Improving the invite user experience.
In order to comply with my non-disclosure agreement, I have omitted and obfuscated confidential information. All information presented here is my own and does not necessarily reflect the views of SafetyCulture (SC).
TT invite user flow was limited. Customers could invite just one person per time, so they end up relying on support to invite a large number of people. This flow contradicted the product expectations as our target group was organisations with a large workforce.
First, I talked to some customers (orgs with 20+ seats) to understand their expectations when inviting people to their organisation on TT.
Then, I talked to the team responsible for managing the invite users feature on our flagship product iAuditor. I wanted to learn from them how the feature was performing and what could be improved.
After talking to customers and the team responsible for managing the invite user feature on iAuditor I presented to my team the following user story.
As an training manager I want to:
invite multiple people at the same time
set password to invited people
add people to teams when inviting them
set people permissions when inviting them
be able to upload an user list via CSV
be able to perform bulk actions when inviting people (e.g. set permissions and add to teams)
be able to invite people via an invite link
be able to invite people via SSO (Single sign-on).
After a team discussion we decided that the SSO would not be part of the first release.
With the user story in mind we discussed the project goal and success indicator.
Goal: allow customers to invite multiple people at the same time.
Success indicator: increase the number of organisations with 5+ users in 20%
I decided to use iAuditor's framework because most of our customers were also iAuditor's customers and their were familiar with the iAuditor's invite user flow.
I started by studying iAuditor's invite flow in order to identify its pros and cons.
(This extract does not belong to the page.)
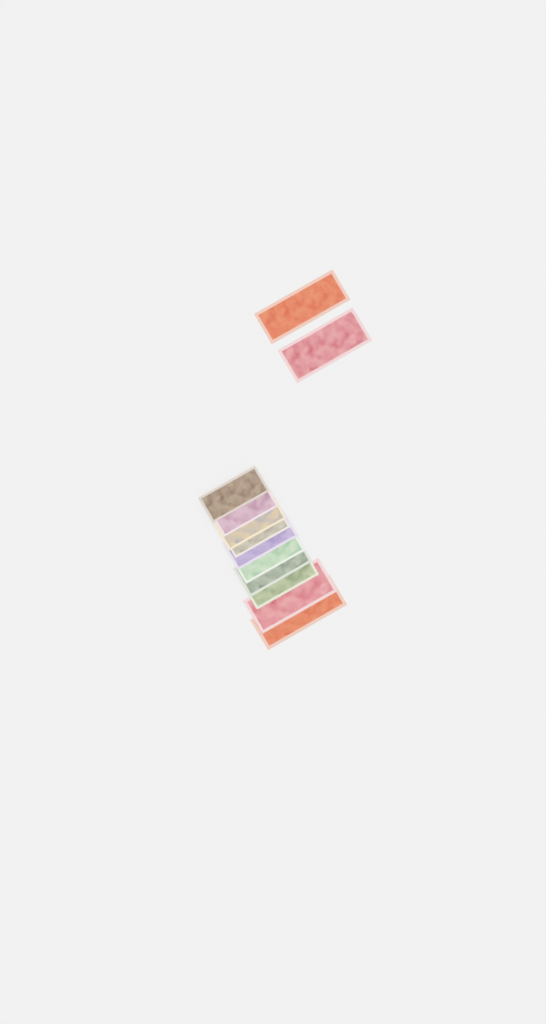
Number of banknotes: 12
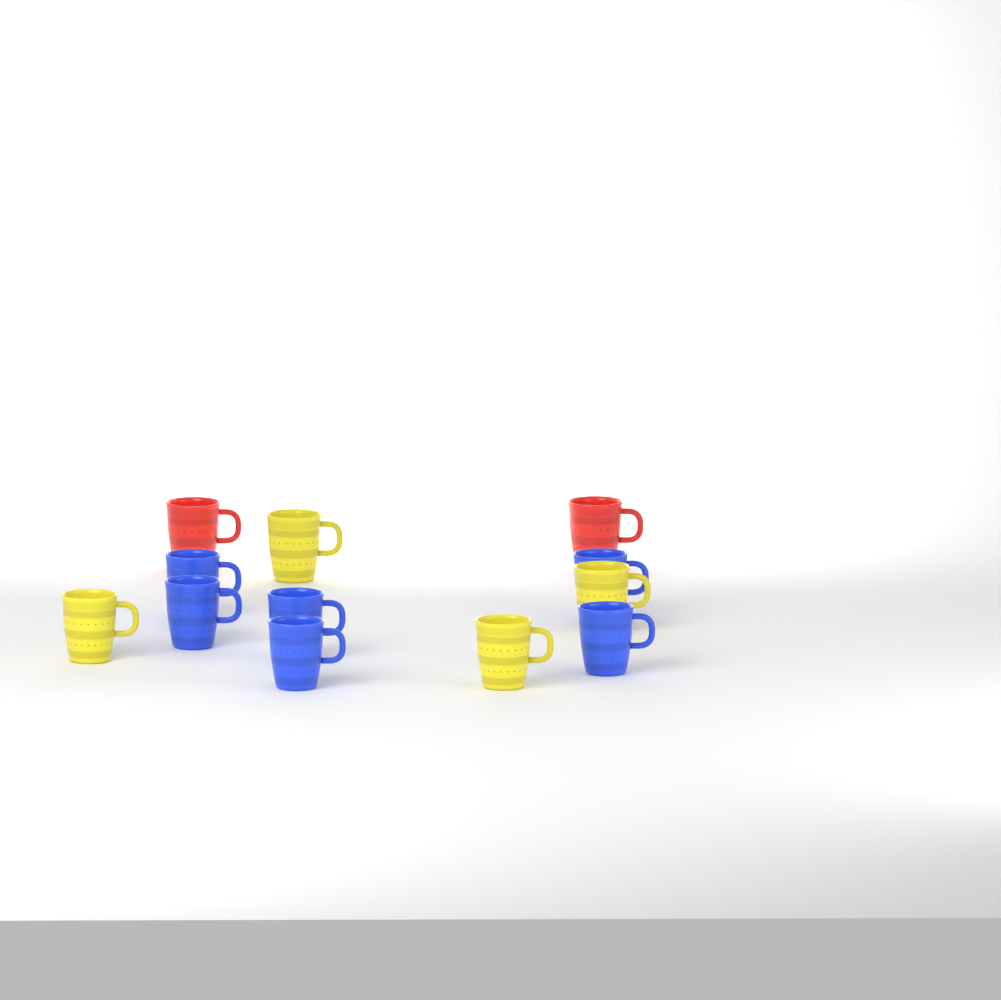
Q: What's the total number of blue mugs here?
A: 6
We decided to give customers the same options including:
Allow people to set their own passwords: users would be sent instructions on how to set up their password on invite.
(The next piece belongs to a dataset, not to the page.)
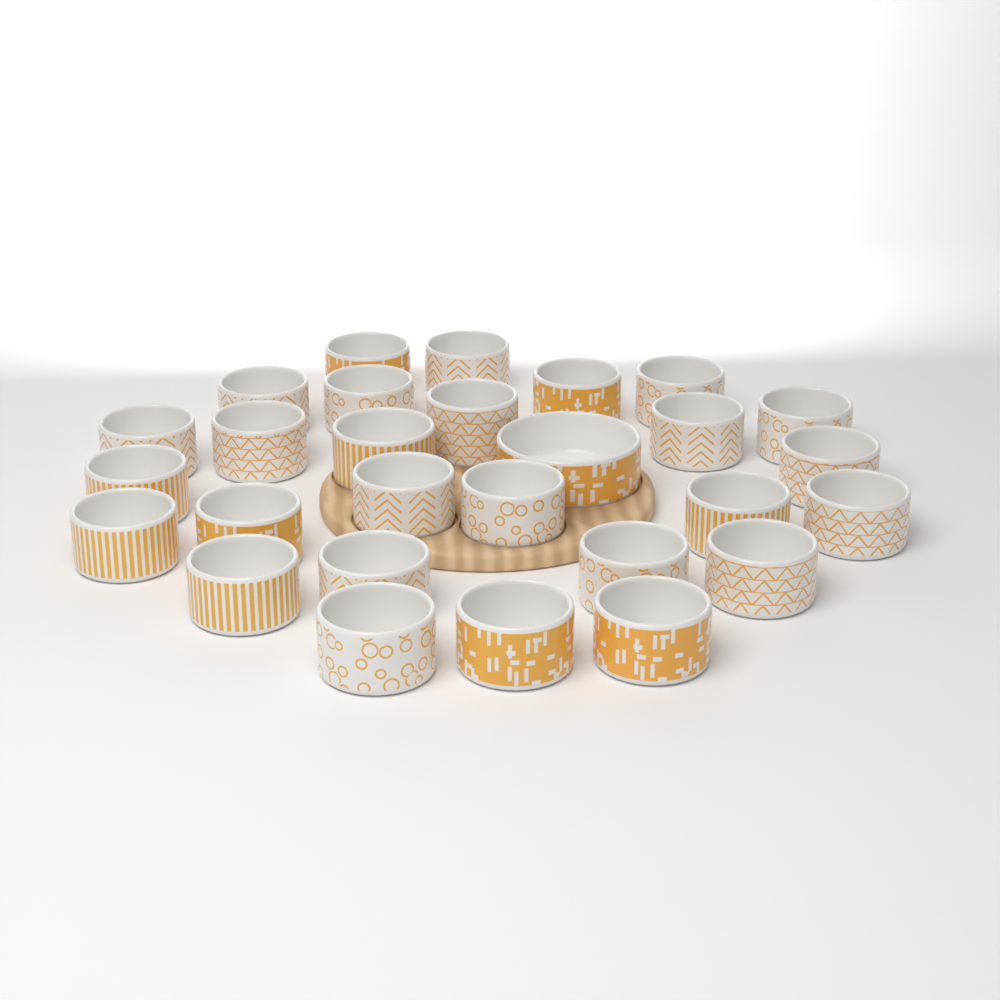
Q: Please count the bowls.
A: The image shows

Set passwords for people: in this option there are 2 possibilities. Don't notify people or send people an email with password instructions.
Other similar features we brought from iAuditor invite flow were upload CSV and invite link.
The main difference from the iAuditor invite experience was that TT customers had to deal with a large number of invitees. My main challange was to build an UI that worked well when inviting 1 or 50 users at the same time. In terms of interactions, the UI should allow copy and paste, and perform single and bulk actions.
After exploring different templates and interactions I decided to test two prototypes using usertesting.com. I ran 5 tests per prototype.
The prototypes aimed to test:
inviting multiple people at the same time
performing single and bulk actions
setting permissions to people when inviting them
adding people to teams when inviting them.
Both prototypes had similar results. All participants were able to complete the tasks. The most commom friction was on task 3, when participants were asked to add everybody to a specific team. At first, all participants tried to select the teams on the individual level. The bulk actions were not obvious. However, when they realised that they could do the same action in bulk they appreciated the practicality of the feature.
Based on the user testing results I refined the UI making the bulk action component more prominent.
The final design allowed customers to easily invite and organise multiple people into their orgs. The new layout provided great experience idependent of the number of people been invited. It also delivered a unified experience across different screen sizes because of its responsive design.
We managed to increase the number of orgs with 5+ users in 21%. We compared the data on success indicators prior to the project launch with the data one month after the project launch.